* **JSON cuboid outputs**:
# # # # #
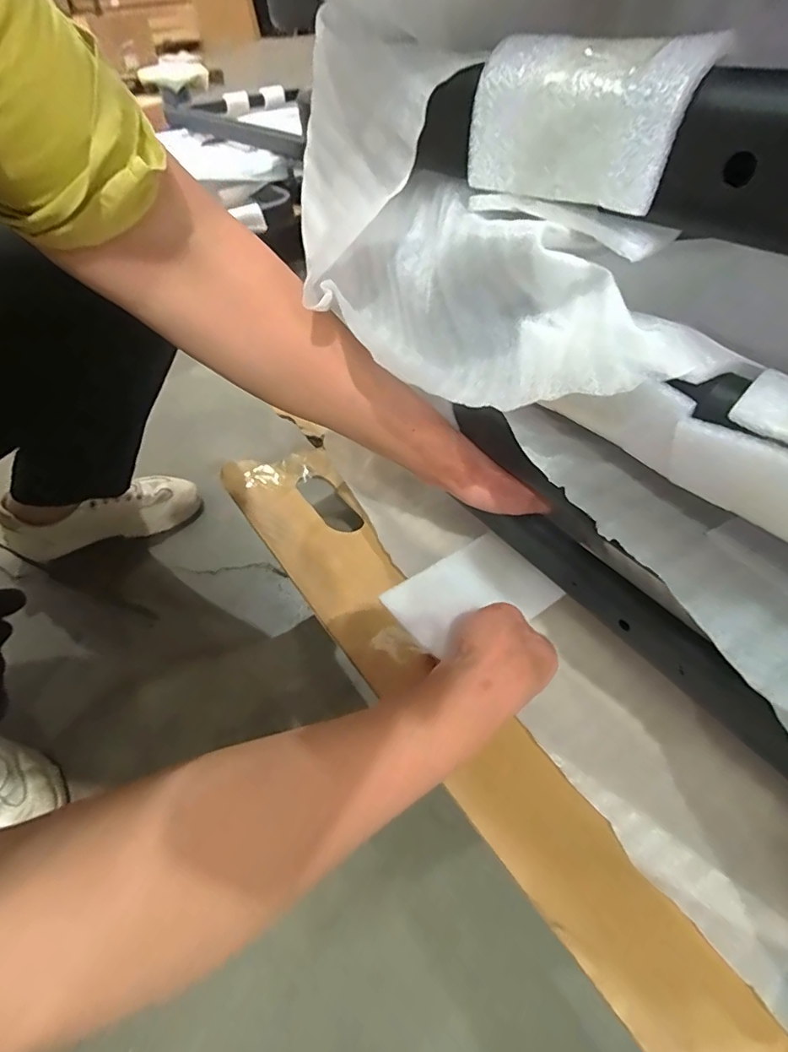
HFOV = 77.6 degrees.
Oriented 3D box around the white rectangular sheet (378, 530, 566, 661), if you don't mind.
[{"bbox_3d":[0.056,0.051,0.360,0.109,0.008,0.076,-29,51,-21],"label":"white rectangular sheet"}]

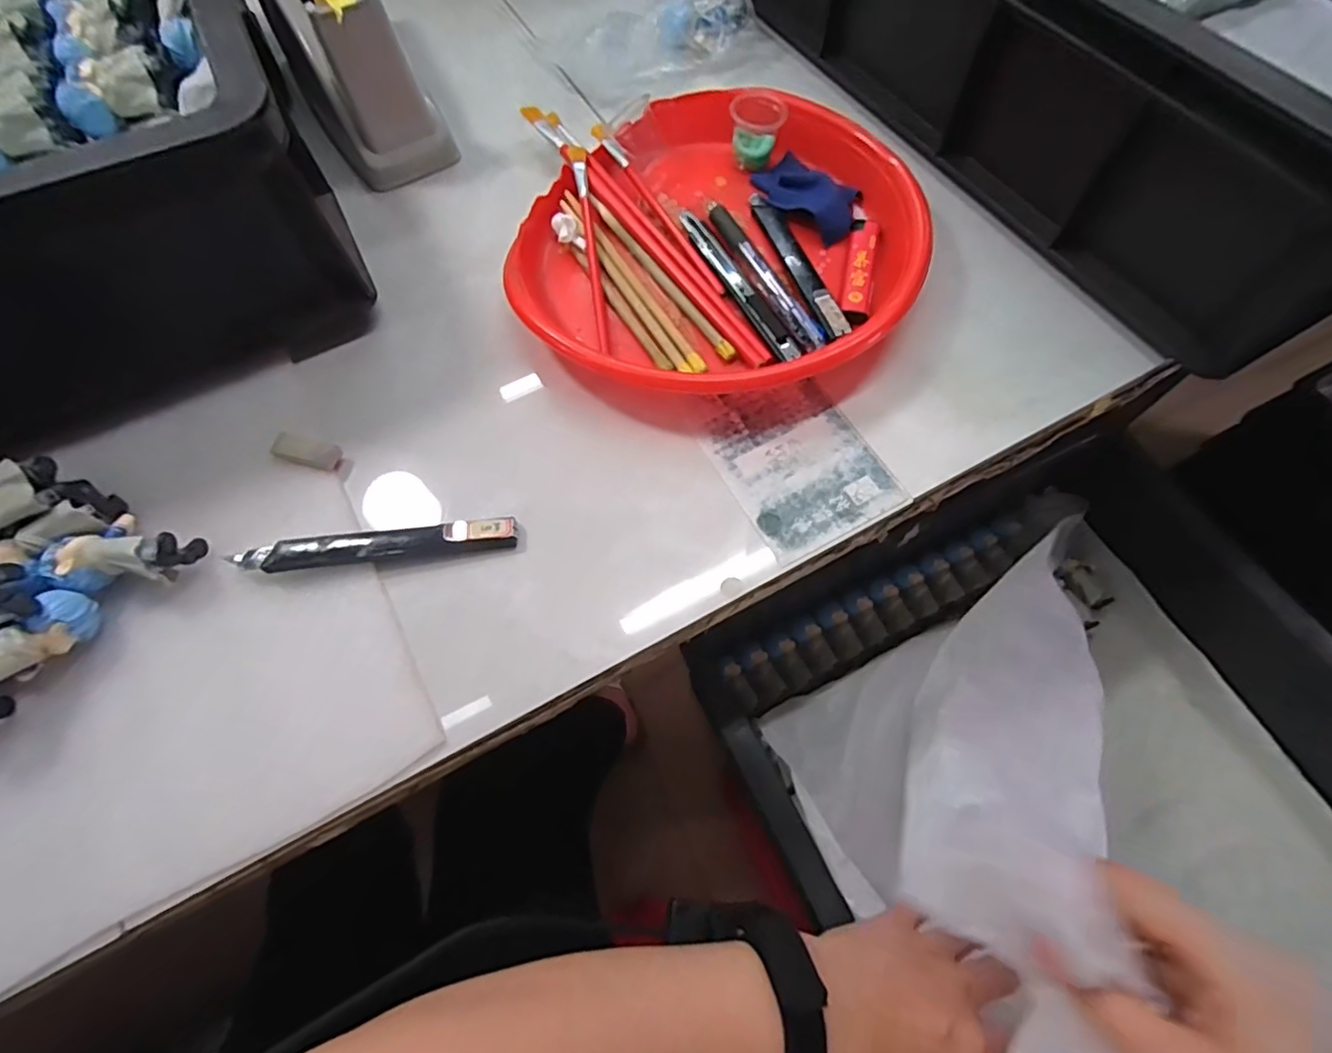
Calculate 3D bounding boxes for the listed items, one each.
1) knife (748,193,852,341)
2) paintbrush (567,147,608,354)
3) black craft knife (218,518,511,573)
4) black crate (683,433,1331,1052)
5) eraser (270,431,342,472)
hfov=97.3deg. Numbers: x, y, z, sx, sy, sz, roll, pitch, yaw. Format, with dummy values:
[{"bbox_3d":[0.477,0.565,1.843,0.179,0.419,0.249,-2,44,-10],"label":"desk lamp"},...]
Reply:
[{"bbox_3d":[0.083,-0.165,0.366,0.020,0.011,0.133,-15,67,-7],"label":"knife"},{"bbox_3d":[-0.050,-0.181,0.371,0.012,0.015,0.159,-6,66,-3],"label":"paintbrush"},{"bbox_3d":[-0.144,0.009,0.297,0.132,0.013,0.019,-6,66,-3],"label":"black craft knife"},{"bbox_3d":[0.338,0.261,0.405,0.424,0.138,0.599,-25,68,-9],"label":"black crate"},{"bbox_3d":[-0.197,-0.041,0.321,0.037,0.007,0.014,13,66,5],"label":"eraser"}]

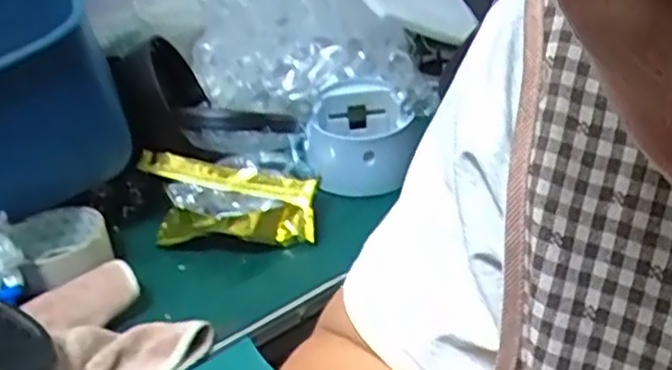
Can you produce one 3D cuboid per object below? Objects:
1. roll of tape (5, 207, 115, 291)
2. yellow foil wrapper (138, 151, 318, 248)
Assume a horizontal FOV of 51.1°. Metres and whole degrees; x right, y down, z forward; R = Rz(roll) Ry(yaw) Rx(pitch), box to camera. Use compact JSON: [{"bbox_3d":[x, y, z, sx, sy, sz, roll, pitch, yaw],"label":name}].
[{"bbox_3d":[-0.220,0.048,0.564,0.062,0.047,0.062,-3,32,2],"label":"roll of tape"},{"bbox_3d":[-0.096,0.013,0.610,0.152,0.047,0.096,-3,32,1],"label":"yellow foil wrapper"}]

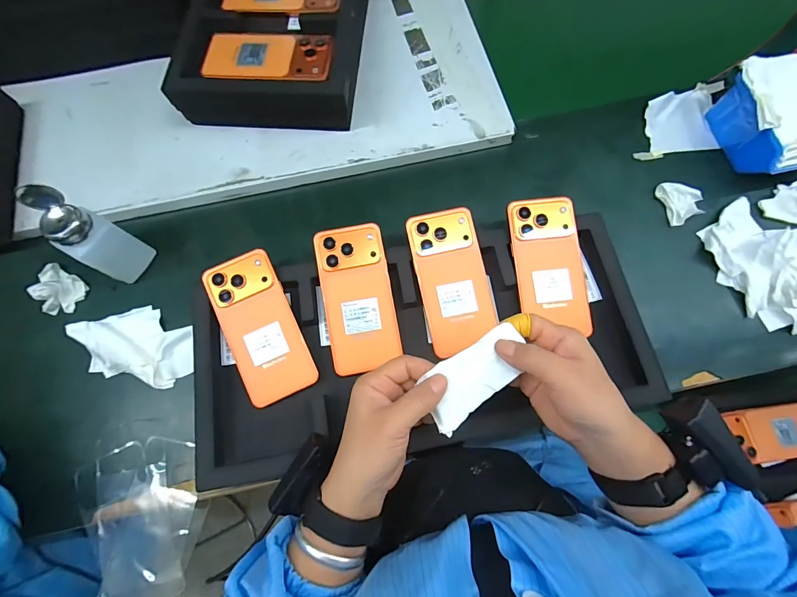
# # # # #
* **Instructions to follow**:
Please transcribe every record above exactly as written, leaving out the pictures.

* **Solution to the problem**:
HFOV = 77.6 degrees.
Oriented 3D box around the white rectangular sheet (378, 530, 566, 661), if you don't mind.
[{"bbox_3d":[0.056,0.051,0.360,0.109,0.008,0.076,-29,51,-21],"label":"white rectangular sheet"}]

Calculate 3D bounding boxes for the listed items, one each.
1) knife (748,193,852,341)
2) paintbrush (567,147,608,354)
3) black craft knife (218,518,511,573)
4) black crate (683,433,1331,1052)
5) eraser (270,431,342,472)
hfov=97.3deg. Numbers: x, y, z, sx, sy, sz, roll, pitch, yaw. Format, with dummy values:
[{"bbox_3d":[0.477,0.565,1.843,0.179,0.419,0.249,-2,44,-10],"label":"desk lamp"},...]
Reply:
[{"bbox_3d":[0.083,-0.165,0.366,0.020,0.011,0.133,-15,67,-7],"label":"knife"},{"bbox_3d":[-0.050,-0.181,0.371,0.012,0.015,0.159,-6,66,-3],"label":"paintbrush"},{"bbox_3d":[-0.144,0.009,0.297,0.132,0.013,0.019,-6,66,-3],"label":"black craft knife"},{"bbox_3d":[0.338,0.261,0.405,0.424,0.138,0.599,-25,68,-9],"label":"black crate"},{"bbox_3d":[-0.197,-0.041,0.321,0.037,0.007,0.014,13,66,5],"label":"eraser"}]

Can you produce one 3D cuboid per object below? Objects:
1. roll of tape (5, 207, 115, 291)
2. yellow foil wrapper (138, 151, 318, 248)
Assume a horizontal FOV of 51.1°. Metres and whole degrees; x right, y down, z forward; R = Rz(roll) Ry(yaw) Rx(pitch), box to camera. Use compact JSON: [{"bbox_3d":[x, y, z, sx, sy, sz, roll, pitch, yaw],"label":name}].
[{"bbox_3d":[-0.220,0.048,0.564,0.062,0.047,0.062,-3,32,2],"label":"roll of tape"},{"bbox_3d":[-0.096,0.013,0.610,0.152,0.047,0.096,-3,32,1],"label":"yellow foil wrapper"}]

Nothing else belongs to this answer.